The issue of what "neglect is excusable" presents a different question — one with which we have not previously been concerned, since the Second Circuit Rules contained no such provision. Judge Bauman made no explicit ruling on this issue, being reluctant to characterize as "neglect" Assistant United States Attorney Sabetta's performance under the concededly difficult circumstances existing in the United States Attorney's Office. Without implying that the failure to obtain and file the indictment within a period which would permit appellant to plead and the government to serve its notice of readiness within six months of arrest was attributable to specific fault on the part of the Assistant, as distinguished from that of the Office, we have no reluctance in labelling it neglect. Any other finding would necessarily be inconsistent with what we have already said. At the same time we have no hesitancy in concluding that in view of the undisputed circumstances the neglect was excusable. Even if the Assistant had been aware of Valot — and it seems probable that some members of the United States Attorney's office were acquainted with it — the implication that the Rules would be construed to require the indictment and plea within the six-month period may not have been entirely clear. The scheme of the Plan, like the Second Circuit Rules which preceded it, was not to "mandate trial within a specified time" but to focus "primarily on prosecutorial delay as a means of implementing the public interest in disposition of criminal charges with reasonable dispatch." Hilbert v. Dooling, supra, 476 F.2d at 357. Absent more specific express requirements a prosecutor could reasonably have believed that he would be fulfilling his obligation if he were to
Since the filing of a notice of readiness within six months, regardless of the entry of a plea, might have appeared reasonably to comply with both the spirit and technical requirements of Rule 4, it would not have been unreasonable for the Office of the United States Attorney to interpret our remand of Valot, in which we stated that "no findings of fact were made as to what actually occurred, including the reasons for the delay," as meaning that the district court must determine whether the government had in fact been ready to go to trial within six months, which would constitute compliance with Rule 4, and, if he had not actually been ready, to decide whether there were exceptional circumstances warranting extension of the six-month period pursuant to Rule 5(h).

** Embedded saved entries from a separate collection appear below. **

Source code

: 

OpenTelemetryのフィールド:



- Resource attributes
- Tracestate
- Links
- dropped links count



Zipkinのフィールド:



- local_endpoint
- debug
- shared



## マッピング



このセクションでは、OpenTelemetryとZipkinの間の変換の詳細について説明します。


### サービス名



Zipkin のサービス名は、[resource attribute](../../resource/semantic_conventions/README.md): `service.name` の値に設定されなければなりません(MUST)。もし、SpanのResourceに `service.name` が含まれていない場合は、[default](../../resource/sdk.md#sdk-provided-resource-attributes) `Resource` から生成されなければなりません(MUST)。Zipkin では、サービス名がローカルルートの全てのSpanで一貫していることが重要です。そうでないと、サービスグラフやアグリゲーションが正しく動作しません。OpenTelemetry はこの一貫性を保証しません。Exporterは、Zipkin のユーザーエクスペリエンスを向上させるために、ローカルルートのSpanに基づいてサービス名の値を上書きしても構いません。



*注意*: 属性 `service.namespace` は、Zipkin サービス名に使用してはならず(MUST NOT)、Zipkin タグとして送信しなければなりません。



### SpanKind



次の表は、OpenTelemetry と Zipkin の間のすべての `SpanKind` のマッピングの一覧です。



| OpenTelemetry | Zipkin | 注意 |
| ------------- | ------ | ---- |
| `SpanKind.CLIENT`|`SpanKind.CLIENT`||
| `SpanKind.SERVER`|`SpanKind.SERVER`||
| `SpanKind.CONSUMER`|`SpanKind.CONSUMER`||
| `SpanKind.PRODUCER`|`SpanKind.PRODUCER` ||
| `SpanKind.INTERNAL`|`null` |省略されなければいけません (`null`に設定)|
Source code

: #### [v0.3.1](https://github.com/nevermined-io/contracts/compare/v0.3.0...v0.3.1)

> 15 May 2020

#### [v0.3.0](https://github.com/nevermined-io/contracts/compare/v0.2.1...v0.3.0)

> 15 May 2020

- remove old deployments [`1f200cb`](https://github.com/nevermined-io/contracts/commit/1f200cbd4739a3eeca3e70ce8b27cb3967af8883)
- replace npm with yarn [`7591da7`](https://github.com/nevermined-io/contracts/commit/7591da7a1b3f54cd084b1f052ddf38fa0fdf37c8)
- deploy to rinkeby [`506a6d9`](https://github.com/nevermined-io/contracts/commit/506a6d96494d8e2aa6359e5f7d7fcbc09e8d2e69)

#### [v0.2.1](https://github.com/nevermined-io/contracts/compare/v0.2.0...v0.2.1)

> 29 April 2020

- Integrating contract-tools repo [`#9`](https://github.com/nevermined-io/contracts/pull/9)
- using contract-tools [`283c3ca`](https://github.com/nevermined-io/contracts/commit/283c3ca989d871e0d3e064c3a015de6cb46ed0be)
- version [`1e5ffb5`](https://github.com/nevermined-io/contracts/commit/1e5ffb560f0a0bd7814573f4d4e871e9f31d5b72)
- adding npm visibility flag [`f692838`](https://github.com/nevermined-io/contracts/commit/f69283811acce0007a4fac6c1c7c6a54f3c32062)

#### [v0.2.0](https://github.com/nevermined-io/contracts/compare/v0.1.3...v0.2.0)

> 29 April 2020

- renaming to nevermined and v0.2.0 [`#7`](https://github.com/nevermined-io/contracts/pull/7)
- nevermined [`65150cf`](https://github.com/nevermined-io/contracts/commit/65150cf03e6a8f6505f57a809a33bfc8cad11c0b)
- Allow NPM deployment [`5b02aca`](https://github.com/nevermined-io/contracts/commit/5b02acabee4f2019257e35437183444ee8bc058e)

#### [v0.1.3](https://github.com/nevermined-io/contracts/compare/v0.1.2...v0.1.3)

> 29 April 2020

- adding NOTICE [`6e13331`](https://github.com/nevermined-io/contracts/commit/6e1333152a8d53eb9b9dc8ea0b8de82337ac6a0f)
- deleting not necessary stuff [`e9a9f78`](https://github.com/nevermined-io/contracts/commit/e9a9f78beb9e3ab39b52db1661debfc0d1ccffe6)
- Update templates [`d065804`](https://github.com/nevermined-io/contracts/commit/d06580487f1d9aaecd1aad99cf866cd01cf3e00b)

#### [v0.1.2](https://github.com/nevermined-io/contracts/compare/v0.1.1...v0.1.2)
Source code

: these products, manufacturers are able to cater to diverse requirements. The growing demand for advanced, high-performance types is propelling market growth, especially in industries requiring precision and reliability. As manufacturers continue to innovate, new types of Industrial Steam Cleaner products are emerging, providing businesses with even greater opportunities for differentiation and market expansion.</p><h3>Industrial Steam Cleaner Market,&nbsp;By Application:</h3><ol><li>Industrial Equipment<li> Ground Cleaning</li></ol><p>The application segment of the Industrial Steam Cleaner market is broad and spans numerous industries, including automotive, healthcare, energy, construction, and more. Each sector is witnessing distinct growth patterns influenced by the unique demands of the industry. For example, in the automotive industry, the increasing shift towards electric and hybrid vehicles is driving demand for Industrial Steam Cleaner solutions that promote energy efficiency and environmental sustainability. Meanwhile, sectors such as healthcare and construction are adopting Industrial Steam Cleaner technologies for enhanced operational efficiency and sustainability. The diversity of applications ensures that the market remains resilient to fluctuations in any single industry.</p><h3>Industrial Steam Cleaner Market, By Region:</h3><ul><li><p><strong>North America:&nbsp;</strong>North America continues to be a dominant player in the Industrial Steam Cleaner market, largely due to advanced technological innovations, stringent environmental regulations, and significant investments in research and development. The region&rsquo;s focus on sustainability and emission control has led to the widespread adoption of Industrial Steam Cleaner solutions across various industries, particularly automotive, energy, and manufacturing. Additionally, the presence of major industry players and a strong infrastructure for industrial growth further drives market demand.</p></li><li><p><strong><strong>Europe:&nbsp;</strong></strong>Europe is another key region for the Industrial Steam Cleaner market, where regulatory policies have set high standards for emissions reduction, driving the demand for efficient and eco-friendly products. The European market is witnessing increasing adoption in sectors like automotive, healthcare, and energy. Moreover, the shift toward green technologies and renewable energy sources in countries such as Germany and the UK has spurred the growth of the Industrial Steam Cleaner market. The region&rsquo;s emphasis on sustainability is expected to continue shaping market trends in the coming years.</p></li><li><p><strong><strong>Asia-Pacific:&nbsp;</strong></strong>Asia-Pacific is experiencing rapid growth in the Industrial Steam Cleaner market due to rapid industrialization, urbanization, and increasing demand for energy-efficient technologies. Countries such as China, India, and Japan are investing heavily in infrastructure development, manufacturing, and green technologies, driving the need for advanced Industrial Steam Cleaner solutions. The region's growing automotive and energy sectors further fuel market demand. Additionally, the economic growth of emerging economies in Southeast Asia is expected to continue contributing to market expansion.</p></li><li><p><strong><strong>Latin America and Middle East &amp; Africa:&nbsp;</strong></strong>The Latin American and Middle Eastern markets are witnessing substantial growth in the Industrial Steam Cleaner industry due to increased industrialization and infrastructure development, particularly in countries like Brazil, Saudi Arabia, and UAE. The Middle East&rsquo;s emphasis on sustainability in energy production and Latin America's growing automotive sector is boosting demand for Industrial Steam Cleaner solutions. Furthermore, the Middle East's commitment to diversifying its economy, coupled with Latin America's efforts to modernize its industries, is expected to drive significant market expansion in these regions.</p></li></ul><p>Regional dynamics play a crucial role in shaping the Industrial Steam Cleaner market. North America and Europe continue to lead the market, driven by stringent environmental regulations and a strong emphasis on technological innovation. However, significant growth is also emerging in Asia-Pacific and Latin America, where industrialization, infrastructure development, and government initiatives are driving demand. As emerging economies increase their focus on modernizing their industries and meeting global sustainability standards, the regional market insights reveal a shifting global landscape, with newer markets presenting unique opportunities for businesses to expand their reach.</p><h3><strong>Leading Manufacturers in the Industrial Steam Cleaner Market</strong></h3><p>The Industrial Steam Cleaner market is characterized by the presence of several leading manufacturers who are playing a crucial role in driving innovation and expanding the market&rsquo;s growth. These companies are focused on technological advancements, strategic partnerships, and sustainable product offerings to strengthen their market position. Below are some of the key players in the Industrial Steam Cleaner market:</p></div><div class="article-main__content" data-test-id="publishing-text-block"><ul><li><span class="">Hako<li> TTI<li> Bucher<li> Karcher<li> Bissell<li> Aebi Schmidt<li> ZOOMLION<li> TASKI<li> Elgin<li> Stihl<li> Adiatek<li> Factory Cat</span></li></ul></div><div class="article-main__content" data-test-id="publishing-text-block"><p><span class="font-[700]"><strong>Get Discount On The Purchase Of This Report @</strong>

To put the prosecutor's neglect in perspective we have no doubt that if the full import of Valot had been fully expressed in our opinion the United States Attorney would probably have taken greater note of it and proceeded to acquaint each Assistant with its significance. In that event the prosecutor would probably have taken steps to have the indictment filed at an earlier date, which would permit pleading to be scheduled in accordance with local Rule 7(A), or he might have sought permission from the court to place the case on the calendar for pleading prior to the expiration of the six-month period.
Our decision does not mean that a similar practice on the part of the prosecutor will be countenanced in the future. Having now had fair warning of our clarification of the Valot remand, he must at the risk of dismissal of an indictment conform to the six-month requirement as herein clarified.
The judgment of the district court is affirmed.